• [Task directions] Copy every line of the listing below word for word, leaving out the picture placeholders.

[Data listing]

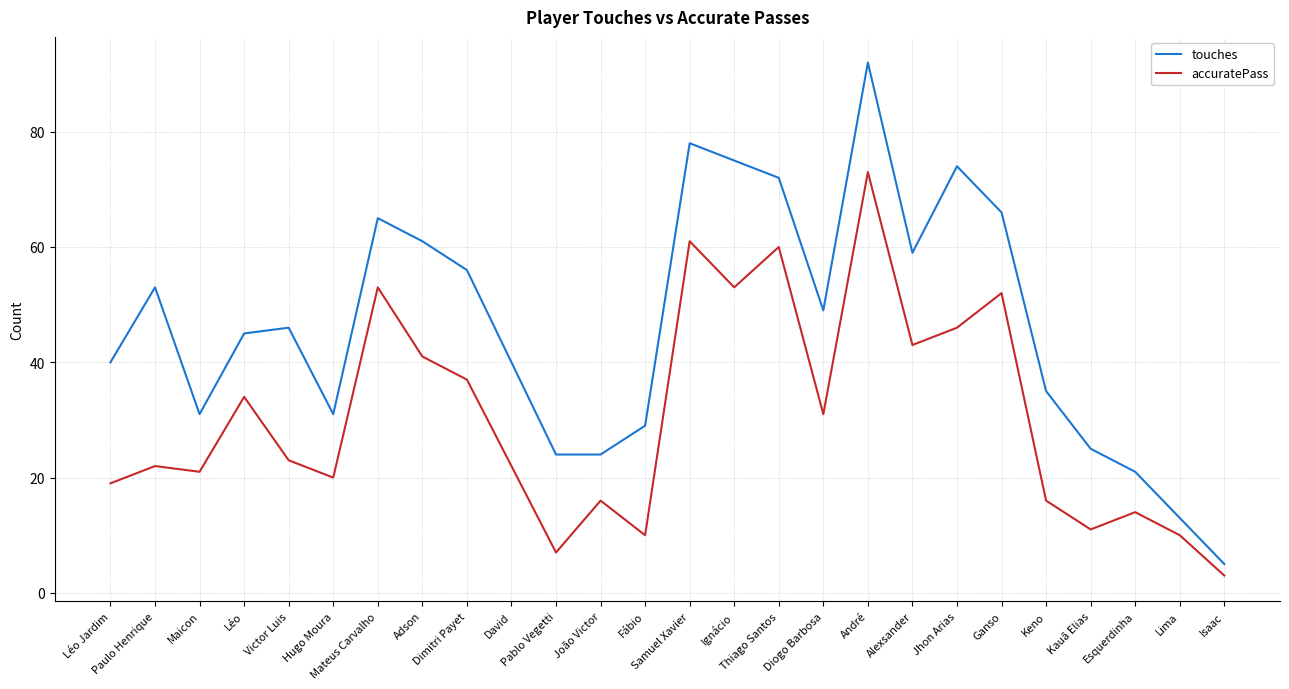

Reading left to right, list all the values displayed in this chart.

touches: 40	53	31	45	46	31	65	61	56	40	24	24	29	78	75	72	49	92	59	74	66	35	25	21	13	5
accuratePass: 19	22	21	34	23	20	53	41	37	22	7	16	10	61	53	60	31	73	43	46	52	16	11	14	10	3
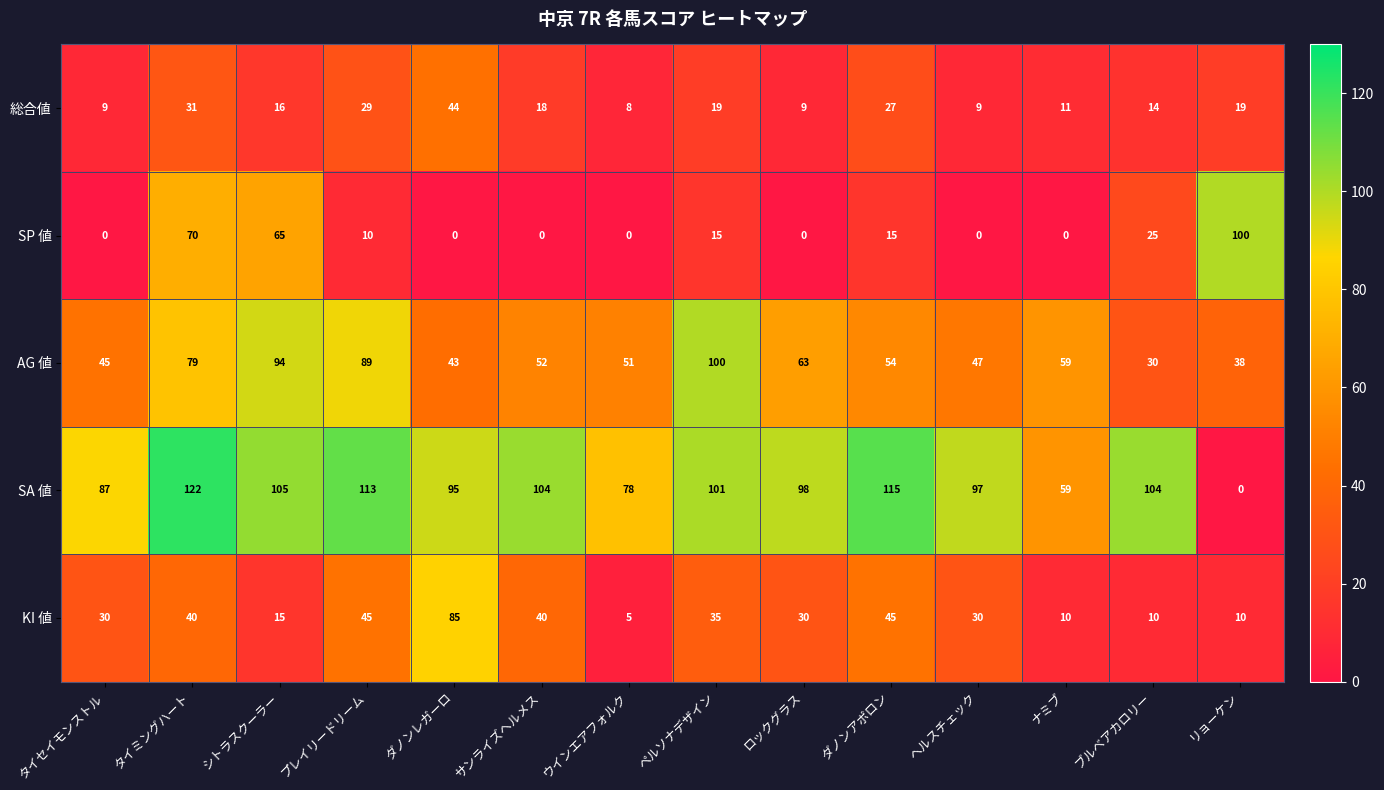

At which label does AG 値 first exceed 54?

タイミングハート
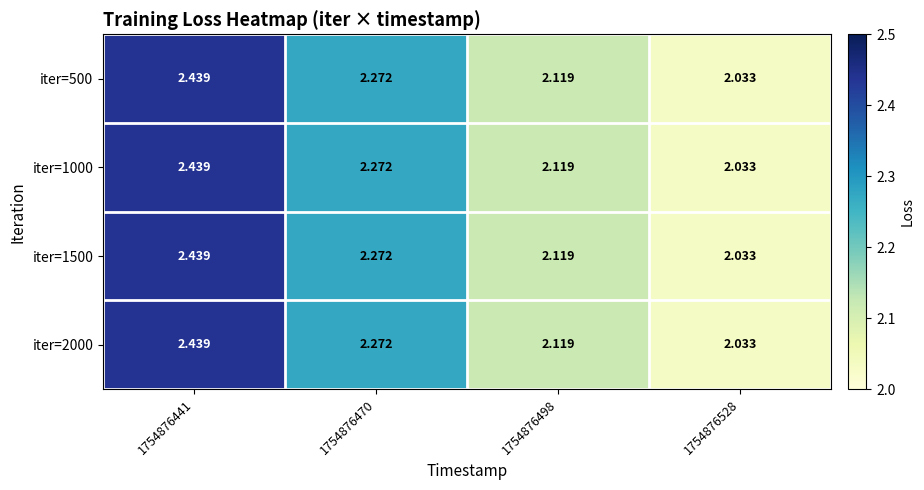

Is the value of iter=500 at 1754876441 greater than the value of iter=2000 at 1754876498?

Yes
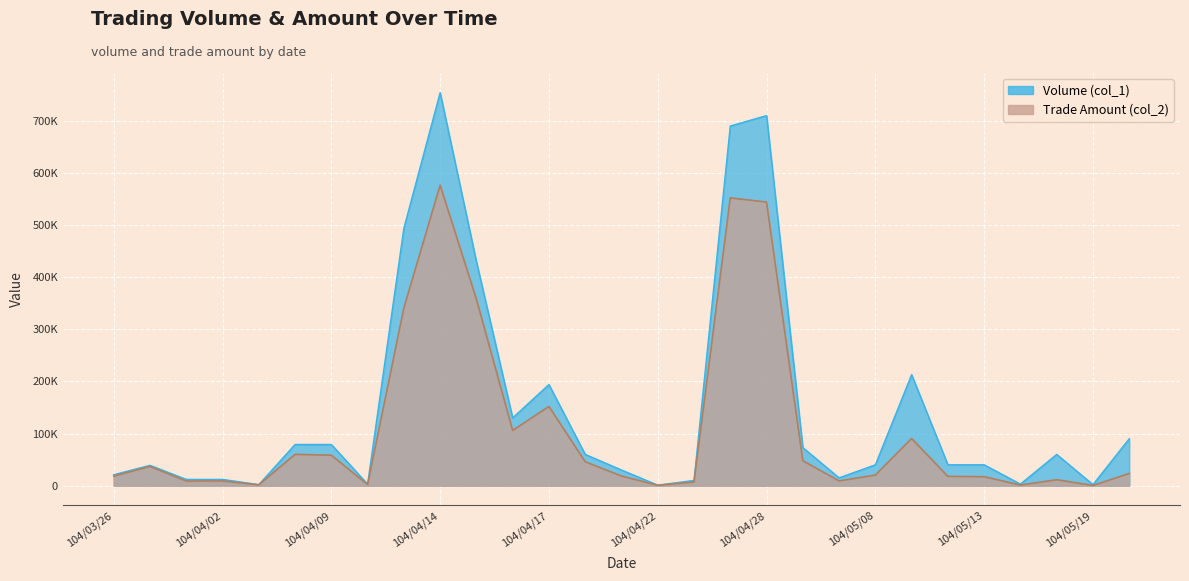

At which category does Trade Amount (col_2) reach its first local valley?

104/03/30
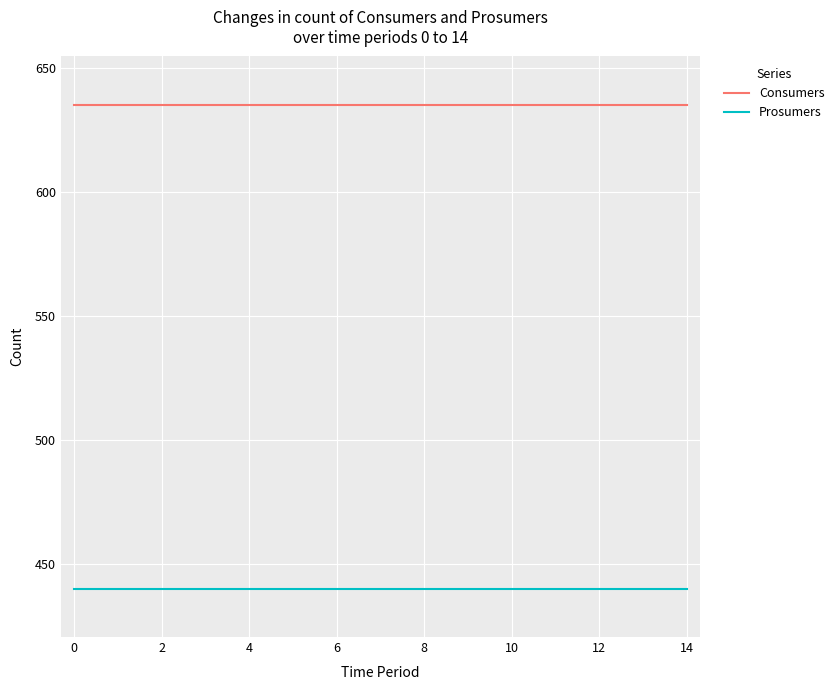

What is the maximum value shown in the chart?

635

• [Written response]
Reading left to right, list all the values displayed in this chart.

touches: 40	53	31	45	46	31	65	61	56	40	24	24	29	78	75	72	49	92	59	74	66	35	25	21	13	5
accuratePass: 19	22	21	34	23	20	53	41	37	22	7	16	10	61	53	60	31	73	43	46	52	16	11	14	10	3

At which label does AG 値 first exceed 54?

タイミングハート

Is the value of iter=500 at 1754876441 greater than the value of iter=2000 at 1754876498?

Yes

At which category does Trade Amount (col_2) reach its first local valley?

104/03/30

What is the maximum value shown in the chart?

635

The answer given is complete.